[Collected data]
───
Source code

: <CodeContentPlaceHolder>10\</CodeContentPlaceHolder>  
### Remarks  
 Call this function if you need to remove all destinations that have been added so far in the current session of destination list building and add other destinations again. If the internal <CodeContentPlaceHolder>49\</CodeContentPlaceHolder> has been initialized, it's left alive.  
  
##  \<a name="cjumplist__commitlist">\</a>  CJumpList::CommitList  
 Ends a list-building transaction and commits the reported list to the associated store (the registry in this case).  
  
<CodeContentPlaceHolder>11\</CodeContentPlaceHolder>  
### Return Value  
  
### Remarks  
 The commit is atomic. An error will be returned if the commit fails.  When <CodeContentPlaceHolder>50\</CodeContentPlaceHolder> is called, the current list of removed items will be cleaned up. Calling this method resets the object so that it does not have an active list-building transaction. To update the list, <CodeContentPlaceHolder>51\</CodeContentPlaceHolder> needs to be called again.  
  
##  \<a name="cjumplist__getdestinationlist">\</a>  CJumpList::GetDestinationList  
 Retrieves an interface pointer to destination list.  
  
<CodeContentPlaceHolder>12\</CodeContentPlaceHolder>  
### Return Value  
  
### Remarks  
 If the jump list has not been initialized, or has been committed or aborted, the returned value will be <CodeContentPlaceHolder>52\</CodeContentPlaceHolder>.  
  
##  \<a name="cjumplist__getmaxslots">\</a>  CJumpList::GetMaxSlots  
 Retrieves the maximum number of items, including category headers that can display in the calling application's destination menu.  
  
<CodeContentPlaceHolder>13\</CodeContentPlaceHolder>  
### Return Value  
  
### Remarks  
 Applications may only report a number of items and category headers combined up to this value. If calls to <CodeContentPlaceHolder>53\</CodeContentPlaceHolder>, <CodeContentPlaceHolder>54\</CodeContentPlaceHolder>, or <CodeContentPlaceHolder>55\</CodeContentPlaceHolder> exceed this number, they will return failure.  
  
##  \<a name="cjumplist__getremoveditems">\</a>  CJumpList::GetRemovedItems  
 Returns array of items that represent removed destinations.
───
• What you should do:
Your answer must be a copy of every line in the data above that holds the string "this".

• Response area:
 Call this function if you need to remove all destinations that have been added so far in the current session of destination list building and add other destinations again. If the internal <CodeContentPlaceHolder>49\</CodeContentPlaceHolder> has been initialized, it's left alive.  
 Ends a list-building transaction and commits the reported list to the associated store (the registry in this case).  
 The commit is atomic. An error will be returned if the commit fails.  When <CodeContentPlaceHolder>50\</CodeContentPlaceHolder> is called, the current list of removed items will be cleaned up. Calling this method resets the object so that it does not have an active list-building transaction. To update the list, <CodeContentPlaceHolder>51\</CodeContentPlaceHolder> needs to be called again.  
 Applications may only report a number of items and category headers combined up to this value. If calls to <CodeContentPlaceHolder>53\</CodeContentPlaceHolder>, <CodeContentPlaceHolder>54\</CodeContentPlaceHolder>, or <CodeContentPlaceHolder>55\</CodeContentPlaceHolder> exceed this number, they will return failure.  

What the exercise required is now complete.